◆ Work required ◆
In the entries below, retype word for word every line from the one that contains "Les questions s’accumulent…" through the one that contains "requiere de mucha fuerza", including both of those lines.

■ ■ ■ ■ ■ ■ ■

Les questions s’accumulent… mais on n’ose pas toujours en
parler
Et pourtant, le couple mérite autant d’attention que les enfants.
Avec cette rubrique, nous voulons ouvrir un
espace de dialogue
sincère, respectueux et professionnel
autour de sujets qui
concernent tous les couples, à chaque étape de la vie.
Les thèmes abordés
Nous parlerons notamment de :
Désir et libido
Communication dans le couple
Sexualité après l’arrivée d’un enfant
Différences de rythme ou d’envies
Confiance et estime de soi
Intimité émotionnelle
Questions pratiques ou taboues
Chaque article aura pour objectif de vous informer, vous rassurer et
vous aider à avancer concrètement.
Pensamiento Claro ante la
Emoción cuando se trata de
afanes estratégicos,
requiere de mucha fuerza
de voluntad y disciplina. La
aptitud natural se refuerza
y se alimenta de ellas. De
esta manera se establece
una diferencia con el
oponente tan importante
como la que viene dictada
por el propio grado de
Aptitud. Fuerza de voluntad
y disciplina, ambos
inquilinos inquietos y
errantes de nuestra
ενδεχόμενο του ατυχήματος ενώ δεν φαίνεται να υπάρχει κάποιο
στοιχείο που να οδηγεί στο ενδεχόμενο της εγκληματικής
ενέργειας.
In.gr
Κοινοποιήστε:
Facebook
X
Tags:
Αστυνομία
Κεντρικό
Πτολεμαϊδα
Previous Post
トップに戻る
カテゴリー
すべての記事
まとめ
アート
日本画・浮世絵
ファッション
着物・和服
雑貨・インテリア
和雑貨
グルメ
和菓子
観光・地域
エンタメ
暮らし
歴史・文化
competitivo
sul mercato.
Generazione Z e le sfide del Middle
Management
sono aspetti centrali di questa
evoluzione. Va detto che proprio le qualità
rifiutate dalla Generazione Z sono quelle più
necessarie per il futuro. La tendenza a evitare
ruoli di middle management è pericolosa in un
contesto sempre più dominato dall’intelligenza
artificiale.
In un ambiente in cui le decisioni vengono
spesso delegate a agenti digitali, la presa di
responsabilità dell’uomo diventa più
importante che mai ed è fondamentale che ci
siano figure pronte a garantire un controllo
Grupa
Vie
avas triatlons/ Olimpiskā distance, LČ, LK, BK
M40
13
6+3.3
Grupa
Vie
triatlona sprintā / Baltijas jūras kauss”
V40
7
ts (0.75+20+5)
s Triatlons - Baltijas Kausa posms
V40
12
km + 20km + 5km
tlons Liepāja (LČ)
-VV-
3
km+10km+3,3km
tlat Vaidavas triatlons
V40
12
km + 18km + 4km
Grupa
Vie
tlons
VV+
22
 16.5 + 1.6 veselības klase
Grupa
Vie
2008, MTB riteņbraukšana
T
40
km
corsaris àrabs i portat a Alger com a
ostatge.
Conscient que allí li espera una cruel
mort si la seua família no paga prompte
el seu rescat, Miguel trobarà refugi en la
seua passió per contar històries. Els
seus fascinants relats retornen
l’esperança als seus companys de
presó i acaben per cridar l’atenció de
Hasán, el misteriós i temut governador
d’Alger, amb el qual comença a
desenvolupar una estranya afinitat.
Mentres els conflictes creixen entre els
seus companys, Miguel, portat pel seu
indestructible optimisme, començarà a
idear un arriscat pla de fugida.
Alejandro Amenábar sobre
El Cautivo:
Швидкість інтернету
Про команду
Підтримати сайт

■ ■ ■ ■ ■ ■ ■

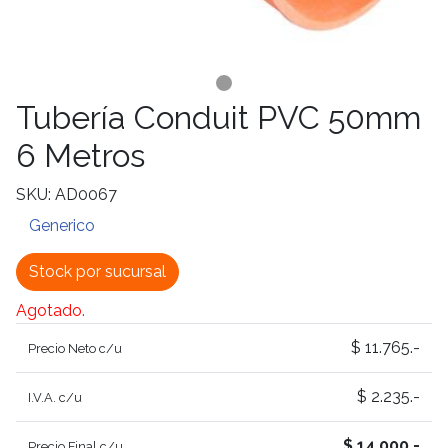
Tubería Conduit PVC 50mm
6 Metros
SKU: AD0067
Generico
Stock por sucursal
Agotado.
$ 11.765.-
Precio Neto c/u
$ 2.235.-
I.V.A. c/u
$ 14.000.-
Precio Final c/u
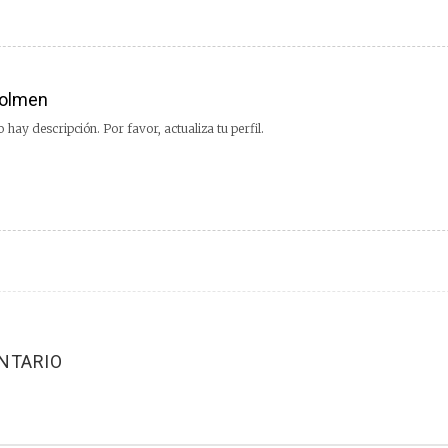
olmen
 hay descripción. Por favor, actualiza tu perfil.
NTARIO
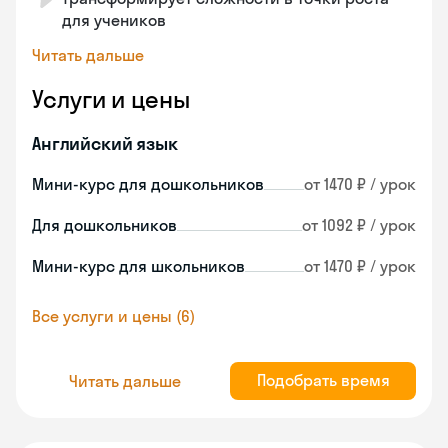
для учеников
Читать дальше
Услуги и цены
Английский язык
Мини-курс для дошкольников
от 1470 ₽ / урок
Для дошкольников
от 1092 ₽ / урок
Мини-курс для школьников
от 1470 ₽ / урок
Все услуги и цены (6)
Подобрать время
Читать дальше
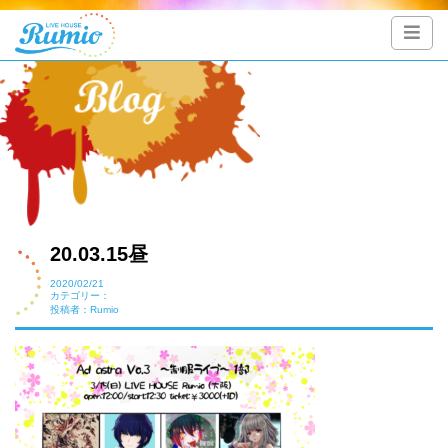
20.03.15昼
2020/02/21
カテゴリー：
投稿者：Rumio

■ ■ ■ ■ ■ ■ ■

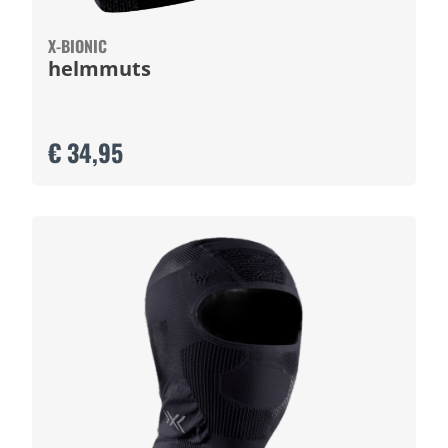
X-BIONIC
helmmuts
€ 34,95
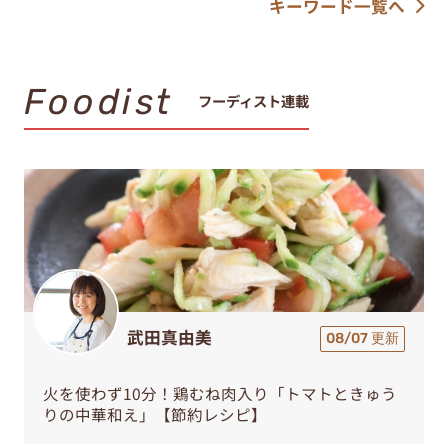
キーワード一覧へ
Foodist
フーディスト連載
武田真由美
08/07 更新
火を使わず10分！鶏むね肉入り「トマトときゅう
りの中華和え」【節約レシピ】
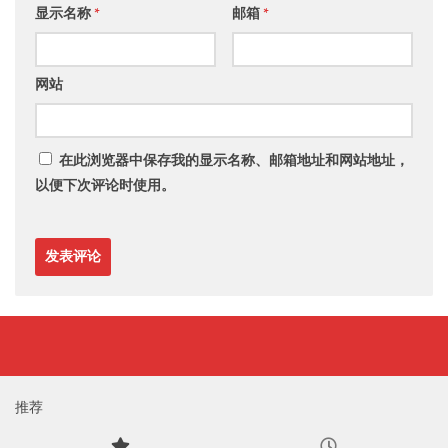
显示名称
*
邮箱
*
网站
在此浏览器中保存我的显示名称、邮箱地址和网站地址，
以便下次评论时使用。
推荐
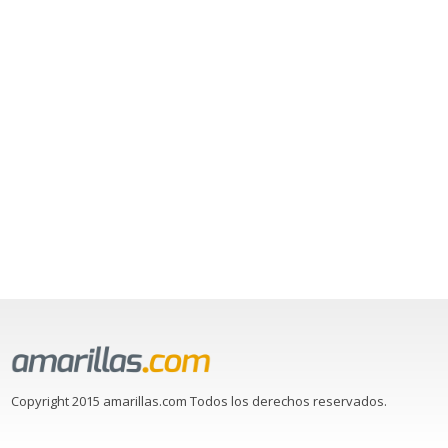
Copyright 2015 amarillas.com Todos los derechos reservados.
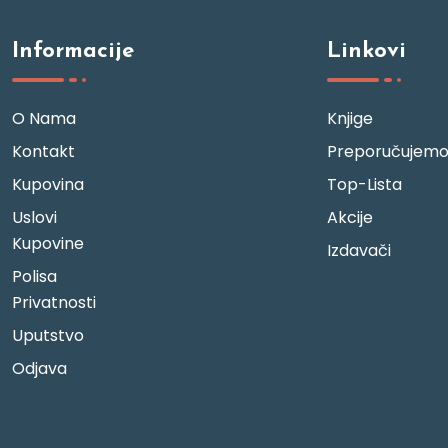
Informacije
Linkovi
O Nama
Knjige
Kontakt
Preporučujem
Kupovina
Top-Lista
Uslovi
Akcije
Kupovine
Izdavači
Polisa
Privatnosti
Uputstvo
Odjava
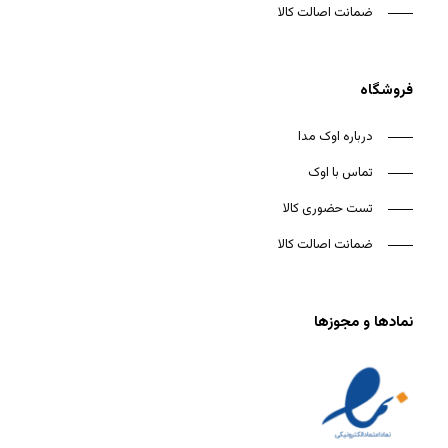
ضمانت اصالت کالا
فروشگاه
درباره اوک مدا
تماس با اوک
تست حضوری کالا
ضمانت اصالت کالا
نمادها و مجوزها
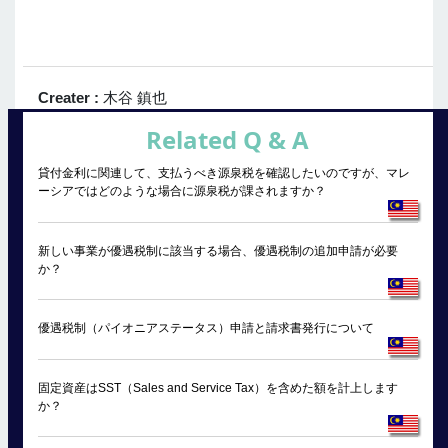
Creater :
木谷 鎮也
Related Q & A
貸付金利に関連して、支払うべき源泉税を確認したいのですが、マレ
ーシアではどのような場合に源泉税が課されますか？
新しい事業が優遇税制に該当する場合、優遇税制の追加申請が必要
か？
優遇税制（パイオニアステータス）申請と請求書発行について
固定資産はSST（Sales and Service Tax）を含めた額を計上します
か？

■ ■ ■ ■ ■ ■ ■

◆ Solution for this exercise ◆
Les questions s’accumulent… mais on n’ose pas toujours en
parler
Et pourtant, le couple mérite autant d’attention que les enfants.
Avec cette rubrique, nous voulons ouvrir un
espace de dialogue
sincère, respectueux et professionnel
autour de sujets qui
concernent tous les couples, à chaque étape de la vie.
Les thèmes abordés
Nous parlerons notamment de :
Désir et libido
Communication dans le couple
Sexualité après l’arrivée d’un enfant
Différences de rythme ou d’envies
Confiance et estime de soi
Intimité émotionnelle
Questions pratiques ou taboues
Chaque article aura pour objectif de vous informer, vous rassurer et
vous aider à avancer concrètement.
Pensamiento Claro ante la
Emoción cuando se trata de
afanes estratégicos,
requiere de mucha fuerza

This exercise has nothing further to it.